California Supreme Court Breaks With FLSA on Overtime Due for Flat-Sum Bonuses

by Akin Gump Strauss Hauer & Feld LLP

Akin Gump Strauss Hauer & Feld LLP

Key Points

  • In Alvarado v. Dart Container Corp. of California, the California Supreme Court held that California law—unlike federal law—requires employers to calculate overtime by treating flat-sum bonuses as if they were earned during only nonovertime hours.
  • Employers who previously used the FLSA method for calculating overtime on such bonuses can limit their liability by making one-time payments to current employees to make up the difference on bonuses already paid.
  • The court’s holding does not apply to bonuses based on productivity, such as production bonuses, piecework bonuses or commissions.

On March 5, 2018, in Alvarado v.

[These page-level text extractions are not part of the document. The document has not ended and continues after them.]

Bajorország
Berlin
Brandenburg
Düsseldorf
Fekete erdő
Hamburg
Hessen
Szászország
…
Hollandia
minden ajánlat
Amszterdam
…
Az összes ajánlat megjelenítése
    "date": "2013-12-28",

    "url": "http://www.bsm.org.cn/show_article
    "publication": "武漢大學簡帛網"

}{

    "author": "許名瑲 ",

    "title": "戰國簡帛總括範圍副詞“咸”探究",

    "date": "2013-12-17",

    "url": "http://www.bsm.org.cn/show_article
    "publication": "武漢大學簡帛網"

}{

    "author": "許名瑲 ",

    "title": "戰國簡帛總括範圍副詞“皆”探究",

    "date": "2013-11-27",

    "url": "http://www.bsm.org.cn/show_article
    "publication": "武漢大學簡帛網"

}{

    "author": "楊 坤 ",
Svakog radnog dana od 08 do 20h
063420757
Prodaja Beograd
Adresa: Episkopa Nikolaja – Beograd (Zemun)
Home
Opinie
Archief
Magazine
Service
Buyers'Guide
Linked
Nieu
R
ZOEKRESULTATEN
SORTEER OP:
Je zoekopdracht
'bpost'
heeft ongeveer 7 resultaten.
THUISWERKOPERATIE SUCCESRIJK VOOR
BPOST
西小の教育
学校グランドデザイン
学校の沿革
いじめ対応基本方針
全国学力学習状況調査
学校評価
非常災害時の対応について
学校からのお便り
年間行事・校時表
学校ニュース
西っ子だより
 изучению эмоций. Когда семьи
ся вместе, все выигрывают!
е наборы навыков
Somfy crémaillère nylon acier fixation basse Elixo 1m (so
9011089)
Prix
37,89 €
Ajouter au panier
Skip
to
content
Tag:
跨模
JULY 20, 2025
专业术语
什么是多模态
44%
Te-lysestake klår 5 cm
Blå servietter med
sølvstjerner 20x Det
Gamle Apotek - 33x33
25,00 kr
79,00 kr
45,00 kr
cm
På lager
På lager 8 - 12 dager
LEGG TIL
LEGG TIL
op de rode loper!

Dart Container Corp. of California, the California Supreme Court broke with federal law on the question of “how an employee’s overtime pay rate should be calculated when the employee has earned a flat sum bonus during a single pay period.” Slip op. at 1.

Federal regulations implementing the Fair Labor Standards Act (FLSA) require employers to account for nondiscretionary bonuses when calculating overtime by treating the bonus as if it were earned during each hour of work in the pay period. Thus, the employer calculates the per-hour value of the bonus by dividing the total bonus amount by the total hours worked. Because overtime hours must be compensated at 1.5 times the regular rate of pay, the employee is then due an overtime premium equal to 0.5 times the per-hour value of the bonus, multiplied by the number of hours worked in the pay period.

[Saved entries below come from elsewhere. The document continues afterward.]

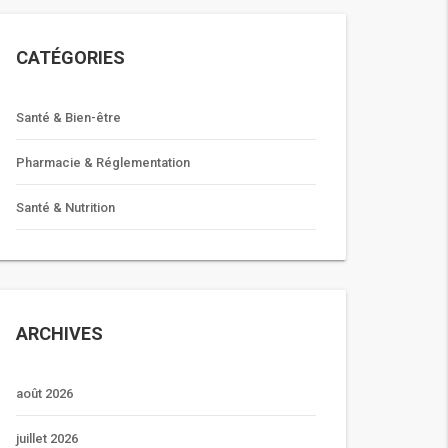
CATÉGORIES
Santé & Bien-être
Pharmacie & Réglementation
Santé & Nutrition
ARCHIVES
août 2026
juillet 2026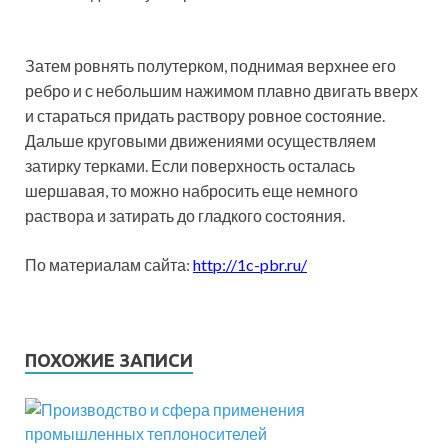
Затем ровнять полутерком, поднимая верхнее его
ребро и с небольшим нажимом плавно двигать вверх
и стараться придать раствору ровное состояние.
Дальше круговыми движениями осуществляем
затирку терками. Если поверхность осталась
шершавая, то можно набросить еще немного
раствора и затирать до гладкого состояния.
По материалам сайта:
http://1c-pbr.ru/
ПОХОЖИЕ ЗАПИСИ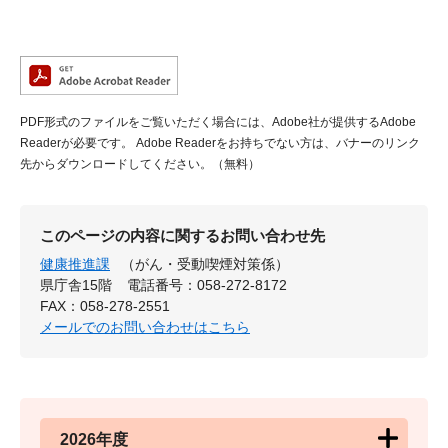
PDF形式のファイルをご覧いただく場合には、Adobe社が提供するAdobe
Readerが必要です。
Adobe Readerをお持ちでない方は、バナーのリンク
先からダウンロードしてください。（無料）
このページの内容に関するお問い合わせ先
健康推進課
（がん・受動喫煙対策係）
県庁舎15階
電話番号：058-272-8172
FAX：058-278-2551
メールでのお問い合わせはこちら
2026年度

Conversely, Alvarado held that, under California law, the employer must treat the bonus as if it were earned during only the nonovertime hours in the pay period. In practice, this approach differs from the FLSA approach in two ways. First, when calculating the per-hour value of the bonus, the employer must divide the bonus amount by the nonovertime hours, rather than the total hours worked. Second, the employer must calculate the overtime premium due on the bonus by multiplying its per-hour value by 1.5, rather than 0.5.

The approach adopted in Alvarado is not novel, and, in fact, it tracks the enforcement position taken by the Division of Labor Standards Enforcement (DLSE) since at least 2002. However, California case law regarding the regular rate of pay has traditionally deferred to the federal regulations, so Alvarado represents a notable departure and another potential pitfall for California employers, particularly those with employees both within and outside of the state.

The California and federal methods of calculating overtime on such bonuses are unlikely to yield widely divergent results in practice. Nevertheless, the potential liability for California employers who have, until now, taken the FLSA approach may be significant, given the potential for penalties on derivative claims, like waiting-time penalties under Labor Code Section 203 or civil penalties under the Private Attorneys General Act (PAGA). Employers can reduce some of this risk by making one-time payments to current employees to make up the difference on flat-sum bonuses already paid. In many cases, these payments would be relatively small (particularly if the employees do not work substantial amounts of overtime) and would likely eliminate the potential for much larger waiting-time penalties if litigation were to arise. Such corrective action may also support a reduction in any penalty award if the employer were found liable in a PAGA action.

Finally, employers should be aware that the Alvarado methodology does not appear to apply to all types of nondiscretionary bonuses. Alvarado concerned a flat-sum attendance bonus of $15, which employees earned each time they worked a Saturday shift of any length. The court carefully distinguished between that type of bonus—which is wholly independent of the hours worked—and bonuses based on productivity, like “production or piecework bonus[es]” or “commission[s],” which “increase[s] in rough proportion to the number of hours worked.” Slip op. at 29.

Without deciding the issue, the court indicated that a different method would likely be appropriate for productivity-based bonuses. Notably, the DLSE makes the same distinction between productivity-based and flat-sum bonuses, and it tracks the FLSA regulations for calculating overtime on productivity-based bonuses.

DISCLAIMER: Because of the generality of this update, the information provided herein may not be applicable in all situations and should not be acted upon without specific legal advice based on particular situations.